Die anarcho-libertäre und libertär-sozialistische Linke sieht den kapitalistischen Staat vor allem als Instrument der herrschenden Klasse zur Kontrolle und Niederhaltung emanzipatorischer Bewegungen. Deshalb kritisiert sie auch die Staatsfixiertheit orthodoxer Linker und deren Vorstellung, mit der Kontrolle über den Staatsapparat sei eine sozial gerechte und radikaldemokratische Veränderung der Gesellschaft durchzusetzen. Tatsächlich werde dadurch aber nur die Herrschaft der Wirtschaftseliten und deren politischer Repräsentant*innen durch die einer politischen Bürokratie ersetzt. Wie jede Bürokratie tendiere diese zum Autoritarismus und habe primär die Konsolidierung und Erweiterung ihrer eigenen Macht zum Ziel. Die Geschichte der realsozialistischen Staaten habe dies sehr deutlich gezeigt.

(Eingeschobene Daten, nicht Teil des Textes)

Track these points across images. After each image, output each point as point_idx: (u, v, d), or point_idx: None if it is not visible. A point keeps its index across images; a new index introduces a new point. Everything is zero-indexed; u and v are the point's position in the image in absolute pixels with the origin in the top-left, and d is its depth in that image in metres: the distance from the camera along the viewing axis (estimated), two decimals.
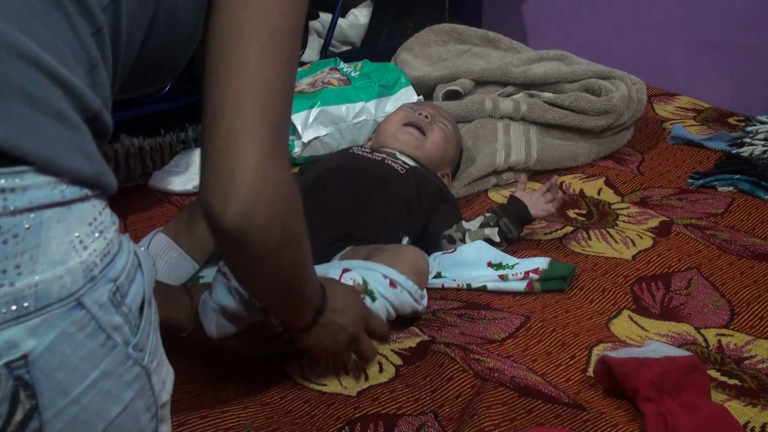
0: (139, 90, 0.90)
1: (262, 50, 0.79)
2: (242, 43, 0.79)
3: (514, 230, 1.52)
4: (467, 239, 1.51)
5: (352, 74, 2.00)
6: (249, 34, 0.79)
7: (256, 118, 0.79)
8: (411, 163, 1.60)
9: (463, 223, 1.54)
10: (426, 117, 1.72)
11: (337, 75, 1.99)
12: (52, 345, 0.64)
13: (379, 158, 1.58)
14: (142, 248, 0.76)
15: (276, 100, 0.80)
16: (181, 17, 0.82)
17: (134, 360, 0.70)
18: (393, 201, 1.49)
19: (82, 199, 0.67)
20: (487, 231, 1.51)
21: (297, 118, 1.83)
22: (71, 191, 0.66)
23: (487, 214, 1.54)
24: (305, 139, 1.83)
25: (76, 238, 0.66)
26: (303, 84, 1.96)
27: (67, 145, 0.66)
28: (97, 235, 0.68)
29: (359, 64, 2.06)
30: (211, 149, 0.79)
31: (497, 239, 1.51)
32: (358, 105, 1.90)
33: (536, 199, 1.53)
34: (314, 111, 1.85)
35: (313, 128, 1.85)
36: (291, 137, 1.85)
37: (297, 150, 1.84)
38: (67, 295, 0.64)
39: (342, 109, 1.88)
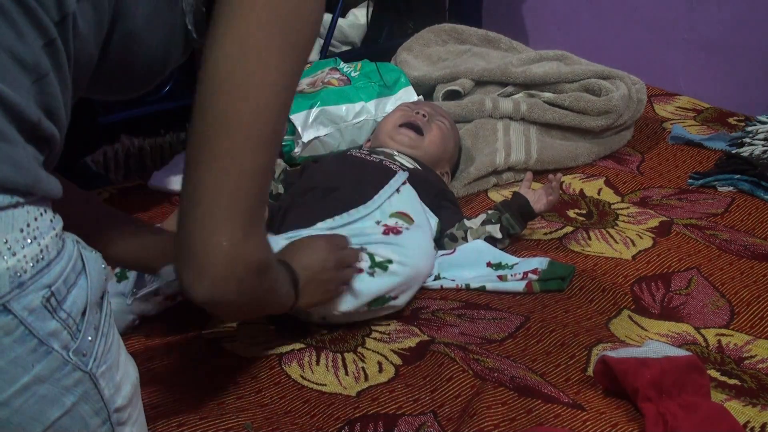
0: (118, 95, 0.93)
1: (243, 138, 0.83)
2: (223, 131, 0.82)
3: (517, 226, 1.52)
4: (469, 237, 1.51)
5: (352, 74, 2.00)
6: (230, 120, 0.82)
7: (230, 208, 0.84)
8: (409, 164, 1.60)
9: (465, 221, 1.54)
10: (424, 116, 1.72)
11: (337, 75, 1.99)
12: None
13: (377, 160, 1.58)
14: (94, 252, 0.75)
15: (251, 187, 0.85)
16: (141, 40, 0.82)
17: (74, 365, 0.70)
18: None
19: (12, 206, 0.67)
20: (489, 228, 1.51)
21: (297, 118, 1.83)
22: None
23: (489, 212, 1.54)
24: (305, 139, 1.83)
25: (4, 244, 0.66)
26: (303, 84, 1.96)
27: None
28: (29, 241, 0.68)
29: (359, 64, 2.06)
30: (186, 228, 0.85)
31: (499, 235, 1.51)
32: (358, 105, 1.90)
33: (539, 196, 1.54)
34: (314, 111, 1.85)
35: (313, 128, 1.85)
36: (291, 137, 1.85)
37: (297, 150, 1.84)
38: None
39: (342, 109, 1.88)
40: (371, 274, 1.25)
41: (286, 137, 1.84)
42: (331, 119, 1.86)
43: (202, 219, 0.84)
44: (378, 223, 1.37)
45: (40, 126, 0.71)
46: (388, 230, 1.34)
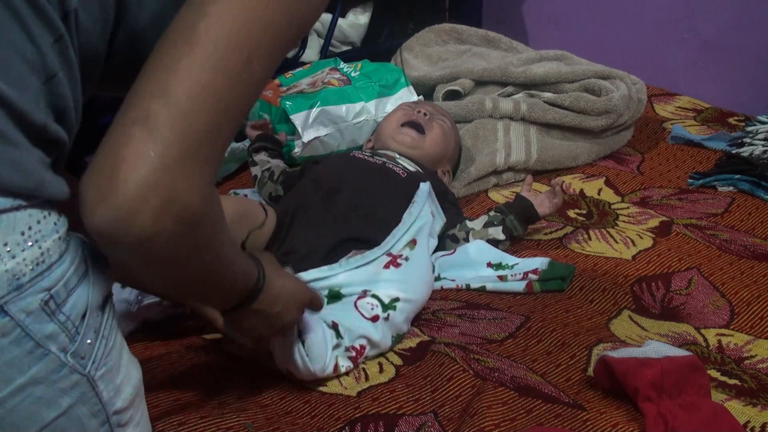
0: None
1: (204, 51, 0.70)
2: (188, 42, 0.71)
3: (520, 227, 1.53)
4: (471, 238, 1.51)
5: (352, 74, 2.00)
6: (198, 35, 0.70)
7: (172, 123, 0.68)
8: (411, 167, 1.60)
9: (467, 222, 1.54)
10: (425, 114, 1.72)
11: (337, 75, 2.00)
12: None
13: (380, 162, 1.59)
14: (101, 255, 0.74)
15: (205, 110, 0.70)
16: (148, 38, 0.80)
17: (71, 368, 0.70)
18: (394, 204, 1.49)
19: (13, 209, 0.67)
20: (491, 231, 1.51)
21: (297, 118, 1.84)
22: (0, 202, 0.66)
23: (491, 213, 1.54)
24: (305, 139, 1.83)
25: (3, 247, 0.66)
26: (303, 84, 1.96)
27: None
28: (30, 244, 0.67)
29: (359, 64, 2.07)
30: (112, 133, 0.68)
31: (501, 237, 1.51)
32: (358, 105, 1.90)
33: (542, 200, 1.54)
34: (314, 111, 1.85)
35: (313, 128, 1.85)
36: (291, 138, 1.85)
37: (297, 150, 1.84)
38: None
39: (342, 109, 1.88)
40: (386, 319, 1.24)
41: (288, 137, 1.85)
42: (332, 119, 1.86)
43: (135, 117, 0.68)
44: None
45: (47, 129, 0.71)
46: (389, 263, 1.33)
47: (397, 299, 1.27)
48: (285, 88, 1.96)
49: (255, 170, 1.72)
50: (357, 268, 1.31)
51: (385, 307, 1.25)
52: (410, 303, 1.29)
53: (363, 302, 1.25)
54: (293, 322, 1.06)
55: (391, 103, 1.94)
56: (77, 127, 0.76)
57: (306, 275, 1.28)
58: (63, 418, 0.71)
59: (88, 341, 0.72)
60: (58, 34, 0.71)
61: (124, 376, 0.77)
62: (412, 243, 1.37)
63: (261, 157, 1.73)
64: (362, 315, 1.23)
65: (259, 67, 0.73)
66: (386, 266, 1.32)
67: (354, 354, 1.20)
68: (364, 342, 1.21)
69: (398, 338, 1.27)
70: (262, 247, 1.41)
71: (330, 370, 1.17)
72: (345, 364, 1.19)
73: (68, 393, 0.71)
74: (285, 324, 1.03)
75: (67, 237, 0.72)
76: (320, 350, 1.14)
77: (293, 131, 1.85)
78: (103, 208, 0.66)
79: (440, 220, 1.51)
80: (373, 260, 1.33)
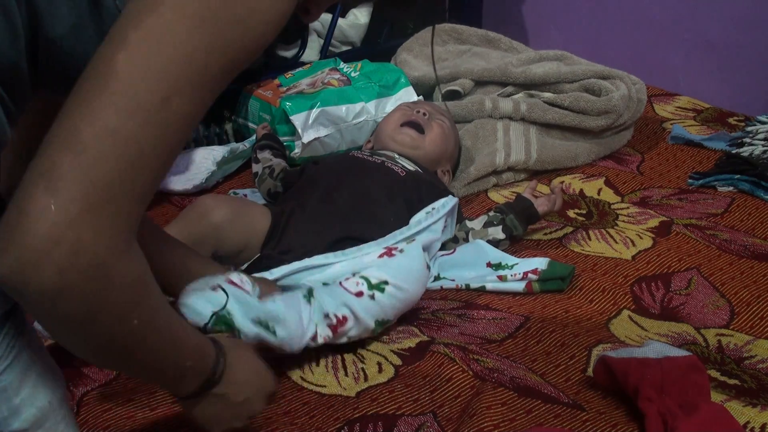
0: None
1: (114, 96, 0.66)
2: (102, 77, 0.67)
3: (520, 227, 1.53)
4: (470, 238, 1.51)
5: (352, 74, 2.00)
6: (113, 70, 0.66)
7: (79, 170, 0.65)
8: (410, 166, 1.61)
9: (467, 222, 1.54)
10: (424, 114, 1.72)
11: (337, 75, 1.99)
12: None
13: (379, 161, 1.59)
14: None
15: (116, 157, 0.66)
16: (68, 49, 0.75)
17: None
18: (393, 203, 1.49)
19: None
20: (491, 230, 1.51)
21: (297, 119, 1.83)
22: None
23: (491, 213, 1.55)
24: (305, 140, 1.83)
25: None
26: (303, 85, 1.96)
27: None
28: None
29: (359, 64, 2.06)
30: (21, 184, 0.66)
31: (501, 236, 1.51)
32: (358, 105, 1.90)
33: (542, 201, 1.55)
34: (314, 112, 1.85)
35: (313, 129, 1.85)
36: (291, 138, 1.85)
37: (297, 151, 1.84)
38: None
39: (342, 110, 1.88)
40: (371, 297, 1.22)
41: (285, 138, 1.85)
42: (332, 120, 1.86)
43: (39, 168, 0.65)
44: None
45: None
46: (383, 254, 1.31)
47: (386, 282, 1.23)
48: (285, 89, 1.96)
49: (256, 167, 1.72)
50: (353, 258, 1.31)
51: (372, 286, 1.22)
52: (400, 291, 1.25)
53: (349, 282, 1.23)
54: (260, 412, 0.96)
55: (391, 103, 1.93)
56: (4, 143, 0.72)
57: (300, 264, 1.29)
58: None
59: None
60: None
61: (25, 398, 0.74)
62: (411, 240, 1.37)
63: (265, 155, 1.73)
64: (346, 290, 1.21)
65: (180, 105, 0.68)
66: (380, 256, 1.31)
67: (335, 323, 1.18)
68: (346, 312, 1.19)
69: (382, 325, 1.24)
70: (259, 245, 1.42)
71: (307, 338, 1.15)
72: (324, 334, 1.17)
73: None
74: (252, 413, 0.94)
75: None
76: (296, 332, 1.13)
77: (293, 132, 1.85)
78: (5, 257, 0.64)
79: (448, 235, 1.51)
80: (369, 253, 1.32)
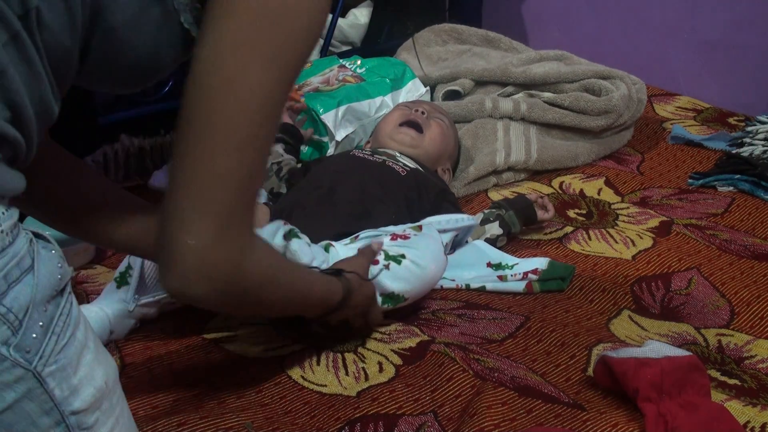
0: (117, 89, 0.95)
1: (213, 140, 0.80)
2: (194, 130, 0.82)
3: (518, 223, 1.53)
4: (469, 237, 1.52)
5: (358, 70, 2.01)
6: (203, 120, 0.81)
7: (197, 209, 0.81)
8: (411, 164, 1.61)
9: None
10: (423, 113, 1.73)
11: (349, 72, 2.01)
12: None
13: (380, 160, 1.59)
14: (54, 251, 0.74)
15: (224, 189, 0.82)
16: (125, 38, 0.80)
17: (14, 361, 0.69)
18: (394, 202, 1.49)
19: None
20: (488, 227, 1.52)
21: (327, 118, 1.85)
22: None
23: (486, 210, 1.55)
24: (338, 138, 1.85)
25: None
26: (315, 83, 1.97)
27: None
28: None
29: (358, 60, 2.07)
30: (162, 220, 0.83)
31: (499, 231, 1.52)
32: (378, 100, 1.92)
33: (541, 212, 1.56)
34: (341, 109, 1.87)
35: (342, 126, 1.87)
36: (325, 139, 1.85)
37: (331, 150, 1.86)
38: None
39: (365, 105, 1.90)
40: (387, 267, 1.23)
41: (322, 139, 1.85)
42: (356, 116, 1.88)
43: (173, 213, 0.82)
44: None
45: None
46: (396, 237, 1.31)
47: (403, 256, 1.25)
48: (296, 86, 1.96)
49: None
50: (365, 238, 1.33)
51: (389, 257, 1.24)
52: (417, 267, 1.25)
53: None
54: (374, 307, 1.24)
55: (402, 96, 1.97)
56: (34, 122, 0.75)
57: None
58: (9, 413, 0.70)
59: (33, 335, 0.70)
60: (12, 31, 0.70)
61: (84, 377, 0.75)
62: (418, 228, 1.37)
63: (277, 149, 1.72)
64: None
65: (265, 132, 0.84)
66: (393, 239, 1.30)
67: None
68: None
69: (392, 300, 1.25)
70: None
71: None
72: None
73: (12, 387, 0.70)
74: (369, 311, 1.23)
75: (13, 231, 0.71)
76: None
77: (325, 132, 1.86)
78: (169, 281, 0.84)
79: (448, 251, 1.50)
80: (379, 236, 1.33)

Statt staatssozialistischer Modelle favorisieren libertäre Linke selbstverwaltete Strukturen, in denen Menschen, die in den gleichen Bereichen arbeiten und leben, sich selbst organisieren und mit möglichst wenig staatlicher Bevormundung weitgehend selbst verwalten. Neben den traditionellen anarchistischen und anarchosyndikalistischen Gruppen teilen auch die Zapatist*innen und große Teile der autonomen Linken ein solches Politikverständnis.

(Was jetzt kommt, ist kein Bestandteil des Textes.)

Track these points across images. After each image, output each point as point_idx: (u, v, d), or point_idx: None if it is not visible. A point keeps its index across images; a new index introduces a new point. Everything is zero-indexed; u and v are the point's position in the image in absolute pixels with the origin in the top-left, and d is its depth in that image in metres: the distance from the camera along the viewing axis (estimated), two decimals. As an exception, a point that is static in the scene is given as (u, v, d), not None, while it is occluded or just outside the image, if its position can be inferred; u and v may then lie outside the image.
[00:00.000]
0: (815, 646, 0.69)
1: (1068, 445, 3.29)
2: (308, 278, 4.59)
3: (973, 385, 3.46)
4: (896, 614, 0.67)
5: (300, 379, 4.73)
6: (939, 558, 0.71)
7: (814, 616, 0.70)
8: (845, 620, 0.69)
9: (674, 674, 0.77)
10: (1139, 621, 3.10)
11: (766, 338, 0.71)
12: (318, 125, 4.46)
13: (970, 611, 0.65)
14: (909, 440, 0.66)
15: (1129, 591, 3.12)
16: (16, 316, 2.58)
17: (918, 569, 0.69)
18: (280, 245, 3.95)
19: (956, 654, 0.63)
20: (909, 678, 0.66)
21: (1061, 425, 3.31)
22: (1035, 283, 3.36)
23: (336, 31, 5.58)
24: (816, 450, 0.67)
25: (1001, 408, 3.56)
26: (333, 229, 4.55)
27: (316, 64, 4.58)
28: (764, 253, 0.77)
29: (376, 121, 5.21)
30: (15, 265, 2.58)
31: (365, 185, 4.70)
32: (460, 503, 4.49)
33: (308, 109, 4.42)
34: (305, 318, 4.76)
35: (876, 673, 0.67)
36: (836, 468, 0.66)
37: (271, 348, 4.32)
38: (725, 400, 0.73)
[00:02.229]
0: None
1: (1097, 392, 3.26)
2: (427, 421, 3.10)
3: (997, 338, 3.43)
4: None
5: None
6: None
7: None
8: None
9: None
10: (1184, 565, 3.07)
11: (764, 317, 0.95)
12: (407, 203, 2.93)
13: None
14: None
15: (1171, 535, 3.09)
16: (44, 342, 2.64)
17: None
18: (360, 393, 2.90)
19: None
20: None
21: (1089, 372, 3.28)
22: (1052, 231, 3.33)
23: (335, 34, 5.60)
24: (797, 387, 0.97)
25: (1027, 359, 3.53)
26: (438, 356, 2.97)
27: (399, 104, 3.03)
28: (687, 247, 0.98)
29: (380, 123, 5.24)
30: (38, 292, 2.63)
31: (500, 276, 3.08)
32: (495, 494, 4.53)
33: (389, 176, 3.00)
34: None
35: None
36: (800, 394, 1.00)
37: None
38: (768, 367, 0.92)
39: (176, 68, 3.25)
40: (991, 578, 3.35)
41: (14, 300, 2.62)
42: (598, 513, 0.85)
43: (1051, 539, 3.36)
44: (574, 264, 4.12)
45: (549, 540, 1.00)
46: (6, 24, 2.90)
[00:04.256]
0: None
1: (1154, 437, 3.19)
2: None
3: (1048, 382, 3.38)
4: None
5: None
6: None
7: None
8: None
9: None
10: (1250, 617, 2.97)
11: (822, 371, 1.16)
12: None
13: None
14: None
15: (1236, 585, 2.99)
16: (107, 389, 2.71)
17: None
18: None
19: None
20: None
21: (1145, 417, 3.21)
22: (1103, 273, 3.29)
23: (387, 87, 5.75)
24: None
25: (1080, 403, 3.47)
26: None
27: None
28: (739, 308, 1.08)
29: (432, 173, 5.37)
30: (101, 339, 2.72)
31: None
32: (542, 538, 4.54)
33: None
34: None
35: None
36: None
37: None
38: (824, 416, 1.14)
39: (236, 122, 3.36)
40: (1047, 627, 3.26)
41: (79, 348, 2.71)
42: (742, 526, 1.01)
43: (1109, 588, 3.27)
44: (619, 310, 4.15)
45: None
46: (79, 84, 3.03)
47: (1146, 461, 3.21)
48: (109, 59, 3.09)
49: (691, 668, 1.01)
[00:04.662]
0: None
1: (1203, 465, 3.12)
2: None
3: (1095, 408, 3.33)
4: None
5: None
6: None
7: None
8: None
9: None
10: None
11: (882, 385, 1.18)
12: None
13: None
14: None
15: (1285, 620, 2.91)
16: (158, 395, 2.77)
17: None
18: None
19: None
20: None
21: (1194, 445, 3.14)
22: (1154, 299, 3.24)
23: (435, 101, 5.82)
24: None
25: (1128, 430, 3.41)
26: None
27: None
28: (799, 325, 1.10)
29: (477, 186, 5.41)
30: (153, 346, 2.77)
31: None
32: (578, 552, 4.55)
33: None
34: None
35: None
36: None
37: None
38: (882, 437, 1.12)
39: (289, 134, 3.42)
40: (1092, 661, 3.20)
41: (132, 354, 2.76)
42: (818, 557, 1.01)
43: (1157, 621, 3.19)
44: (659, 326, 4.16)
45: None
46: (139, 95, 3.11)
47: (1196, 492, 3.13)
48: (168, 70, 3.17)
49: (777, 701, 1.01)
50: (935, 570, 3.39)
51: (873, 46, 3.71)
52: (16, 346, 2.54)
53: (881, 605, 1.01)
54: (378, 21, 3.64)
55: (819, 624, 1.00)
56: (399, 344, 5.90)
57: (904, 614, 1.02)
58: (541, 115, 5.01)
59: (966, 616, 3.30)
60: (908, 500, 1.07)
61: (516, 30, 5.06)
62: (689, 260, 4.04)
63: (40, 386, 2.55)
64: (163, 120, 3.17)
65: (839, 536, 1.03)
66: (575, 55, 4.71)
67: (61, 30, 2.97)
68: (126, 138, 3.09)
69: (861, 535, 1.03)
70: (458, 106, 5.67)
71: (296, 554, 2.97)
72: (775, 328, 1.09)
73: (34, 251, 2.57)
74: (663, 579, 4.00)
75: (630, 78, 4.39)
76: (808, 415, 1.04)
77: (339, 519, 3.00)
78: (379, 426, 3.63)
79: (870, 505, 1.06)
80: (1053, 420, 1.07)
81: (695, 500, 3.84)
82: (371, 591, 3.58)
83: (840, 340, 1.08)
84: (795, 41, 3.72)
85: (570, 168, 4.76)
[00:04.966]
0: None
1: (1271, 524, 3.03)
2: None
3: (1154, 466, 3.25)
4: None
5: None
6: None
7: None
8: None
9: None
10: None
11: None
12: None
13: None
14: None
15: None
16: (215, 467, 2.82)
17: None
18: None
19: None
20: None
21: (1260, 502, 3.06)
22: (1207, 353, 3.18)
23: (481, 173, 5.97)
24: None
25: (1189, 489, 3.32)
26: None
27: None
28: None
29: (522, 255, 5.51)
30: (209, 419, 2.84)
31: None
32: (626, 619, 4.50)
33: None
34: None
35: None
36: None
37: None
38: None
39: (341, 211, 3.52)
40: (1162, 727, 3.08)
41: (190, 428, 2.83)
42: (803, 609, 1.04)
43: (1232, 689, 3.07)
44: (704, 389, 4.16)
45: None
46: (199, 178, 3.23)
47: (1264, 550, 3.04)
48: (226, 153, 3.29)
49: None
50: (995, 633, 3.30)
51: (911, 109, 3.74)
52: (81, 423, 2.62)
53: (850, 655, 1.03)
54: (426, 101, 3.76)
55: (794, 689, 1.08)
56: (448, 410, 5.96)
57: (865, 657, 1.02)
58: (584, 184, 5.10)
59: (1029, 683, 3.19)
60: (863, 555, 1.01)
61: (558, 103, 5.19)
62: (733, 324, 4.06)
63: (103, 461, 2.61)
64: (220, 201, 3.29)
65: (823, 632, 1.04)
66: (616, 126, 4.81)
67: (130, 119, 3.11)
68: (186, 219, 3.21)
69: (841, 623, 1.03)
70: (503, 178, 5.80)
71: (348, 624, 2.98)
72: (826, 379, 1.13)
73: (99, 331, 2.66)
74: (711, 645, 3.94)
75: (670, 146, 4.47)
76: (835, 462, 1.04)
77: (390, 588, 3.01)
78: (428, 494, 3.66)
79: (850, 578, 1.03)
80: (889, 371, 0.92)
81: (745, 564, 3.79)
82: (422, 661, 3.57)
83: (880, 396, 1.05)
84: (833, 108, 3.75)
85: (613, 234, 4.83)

Mit dem Aufkommen des Neoliberalismus wurde der bürgerliche Staat von ganz anderer Seite in Frage gestellt. Konkret der zwischen Ende des 19. Jahrhunderts und etwa 1980 in unterschiedlicher Weise durchgesetzte Sozialstaat, der Verteilungskonflikte über soziale Sicherungssysteme entschärft und ein weitgehend reibungsloses Funktionieren des Produktionsapparates garantiert hat. Die Neoliberalen sahen in vielen staatlich organisierten Bereichen (Gesundheitsversorgung, Bildung, Rentenversicherung) lukrative Anlagemöglichkeiten für das nach Renditen suchende Kapital. Wenn sie „weniger Staat“ und „Bürokratieabbau“ fordern, meinen sie die Privatisierung sozialer Sicherungssysteme und die Stärkung der Wirtschaftsmonopole, denen niemand auf die Finger schauen soll. Wenn sich Figuren wie Milei als „libertär“ und antistaatlich bezeichnen, propagieren sie die Eliminierung all jener Elemente staatlicher Politik, die sozial Schwächere in irgendeiner Weise schützen und unterstützen. Dem Staat, der mit aller Gewalt soziale Proteste niederschlägt, huldigen sie dagegen, wie Milei im Wahlkampf deutlich machte, wo er „mit der vollen Härte des Gesetzes“ drohte, „wenn bei Demonstrationen die Gesetze nicht eingehalten werden“. Libertär ist das ganz sicher nicht!